Dennis J. Snower, US-amerikanisch-deutscher Wirtschaftswissenschaftler und Präsident der »Global Solutions Initiative«, geht das Thema unter einem marktwirtschaftlich-sozialen Blickwinkel an. Dabei lässt er seine Gedanken in ein philosophisches Gespräch mit dem buddhistischen Mönch und Molekularbiologen Matthieu Ricard einfließen. Innovationen gelingen vor allem durch Kooperationen, sind sie sich einig. Anschließend stellt Snower genauer vor, wie ein Wohlstandskonzept für alle aussehen könnte. Er plädiert dafür, die Ökonomie nicht länger von ihrem soziokulturellen Umfeld abzukapseln. »Wir tun so, also ob die Wirtschaft naturgegeben ist. Dabei ist sie von Menschen gemacht und durchaus veränderbar.«
Der Weg weg vom Individualismus lasse sich also lernen. So wie die Autoren schon die ersten beiden Kapitel mit Zahlen und Grafiken ergänzen, geschieht das auch hier – wenngleich das Verstehen des dargestellten »Recoupling Dashboard« durchaus anspruchsvoll ist.
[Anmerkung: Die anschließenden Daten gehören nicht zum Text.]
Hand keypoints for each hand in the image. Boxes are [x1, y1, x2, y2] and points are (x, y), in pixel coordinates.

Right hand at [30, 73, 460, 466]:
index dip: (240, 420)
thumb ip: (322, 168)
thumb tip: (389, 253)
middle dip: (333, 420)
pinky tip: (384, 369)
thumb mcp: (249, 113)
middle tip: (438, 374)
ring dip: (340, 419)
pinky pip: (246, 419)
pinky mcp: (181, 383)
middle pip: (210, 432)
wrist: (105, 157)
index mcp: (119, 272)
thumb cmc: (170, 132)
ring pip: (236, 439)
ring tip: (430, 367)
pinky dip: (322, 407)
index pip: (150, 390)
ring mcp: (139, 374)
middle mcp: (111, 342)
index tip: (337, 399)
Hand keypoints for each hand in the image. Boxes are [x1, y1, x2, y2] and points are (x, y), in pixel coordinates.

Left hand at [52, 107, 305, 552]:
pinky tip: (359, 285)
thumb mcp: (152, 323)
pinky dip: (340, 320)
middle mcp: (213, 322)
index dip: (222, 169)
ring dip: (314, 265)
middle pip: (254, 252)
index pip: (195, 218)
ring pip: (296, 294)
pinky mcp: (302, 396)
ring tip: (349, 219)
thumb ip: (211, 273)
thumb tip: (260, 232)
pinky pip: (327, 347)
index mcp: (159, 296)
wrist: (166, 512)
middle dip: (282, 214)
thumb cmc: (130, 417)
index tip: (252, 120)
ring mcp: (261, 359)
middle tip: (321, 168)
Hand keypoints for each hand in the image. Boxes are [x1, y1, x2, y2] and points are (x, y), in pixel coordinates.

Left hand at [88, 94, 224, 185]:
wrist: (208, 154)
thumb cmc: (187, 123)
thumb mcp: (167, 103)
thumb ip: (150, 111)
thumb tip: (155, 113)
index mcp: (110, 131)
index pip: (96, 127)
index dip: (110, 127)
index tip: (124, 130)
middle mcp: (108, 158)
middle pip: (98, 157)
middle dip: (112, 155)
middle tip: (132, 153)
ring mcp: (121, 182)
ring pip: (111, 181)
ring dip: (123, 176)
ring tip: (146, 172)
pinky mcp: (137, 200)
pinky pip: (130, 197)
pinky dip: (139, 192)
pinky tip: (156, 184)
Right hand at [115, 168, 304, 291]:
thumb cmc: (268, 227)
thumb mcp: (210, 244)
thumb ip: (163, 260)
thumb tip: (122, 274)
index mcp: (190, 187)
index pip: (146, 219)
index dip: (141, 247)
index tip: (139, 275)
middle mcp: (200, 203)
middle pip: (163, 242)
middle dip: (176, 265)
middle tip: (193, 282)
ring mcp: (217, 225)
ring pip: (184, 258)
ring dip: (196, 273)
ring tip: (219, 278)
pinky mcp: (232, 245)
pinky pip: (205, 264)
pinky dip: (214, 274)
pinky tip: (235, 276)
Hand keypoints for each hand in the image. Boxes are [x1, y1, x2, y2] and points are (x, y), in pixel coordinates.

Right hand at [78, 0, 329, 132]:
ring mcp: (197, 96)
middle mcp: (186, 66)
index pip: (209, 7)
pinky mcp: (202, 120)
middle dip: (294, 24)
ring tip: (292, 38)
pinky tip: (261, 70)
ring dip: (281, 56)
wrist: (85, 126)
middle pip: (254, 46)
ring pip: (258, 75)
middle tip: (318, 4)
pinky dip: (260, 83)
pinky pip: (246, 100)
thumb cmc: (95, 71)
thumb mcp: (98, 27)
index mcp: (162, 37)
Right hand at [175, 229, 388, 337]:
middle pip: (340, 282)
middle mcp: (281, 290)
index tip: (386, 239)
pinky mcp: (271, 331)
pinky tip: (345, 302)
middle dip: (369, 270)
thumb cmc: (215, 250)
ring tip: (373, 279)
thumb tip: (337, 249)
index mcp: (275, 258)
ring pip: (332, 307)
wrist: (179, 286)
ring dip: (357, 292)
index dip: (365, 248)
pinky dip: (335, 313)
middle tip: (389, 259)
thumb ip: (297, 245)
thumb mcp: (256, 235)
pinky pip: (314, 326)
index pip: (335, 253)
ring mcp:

Die Posthumanistin Janina Loh beschreibt im Zusammenhang mit einer Reise nach Japan und Besuchen von Fukushima sowie Technik-Forschungseinrichtungen ihre Gedanken: Kann Technik neutral sein?, fragt sie. Der Mensch dürfe sich nicht wichtiger nehmen als andere Lebewesen. Sie ist überzeugt, mit jeder Produktion egal welcher Technologie gingen ethische Fragen einher. Beziehungen seien die Basis für alles. Aber könnten wir emotionale Beziehungen zu Robotern aufnehmen, etwa in der Pflege? Solche Fragen stellt die erst 37 Jahre alte Wissenschaftlerin in den Raum. Tatsächlich nehmen Roboter und künstliche Intelligenz immer mehr Raum ein. Wir müssen uns also zwangsläufig mit der Thematik befassen.
Mit einem Epilog in Form eines Briefs an »seine Enkelkinder« von Alexander Gerst endet das Buch. Zwar wird es den Leserinnen und Lesern nicht bei allen Protagonisten leicht gemacht, einen Lösungsansatz zu erkennen, doch lohnt es sich. Es ist ein Werk, das nicht zuletzt durch die Bilder nachdenklich stimmt und vielleicht auch mutlos machen könnte. Es appelliert aber auch an die eigene Verantwortung, regt an und zeigt: Wir haben noch eine Chance, unserer Welt eine Zukunft zu geben.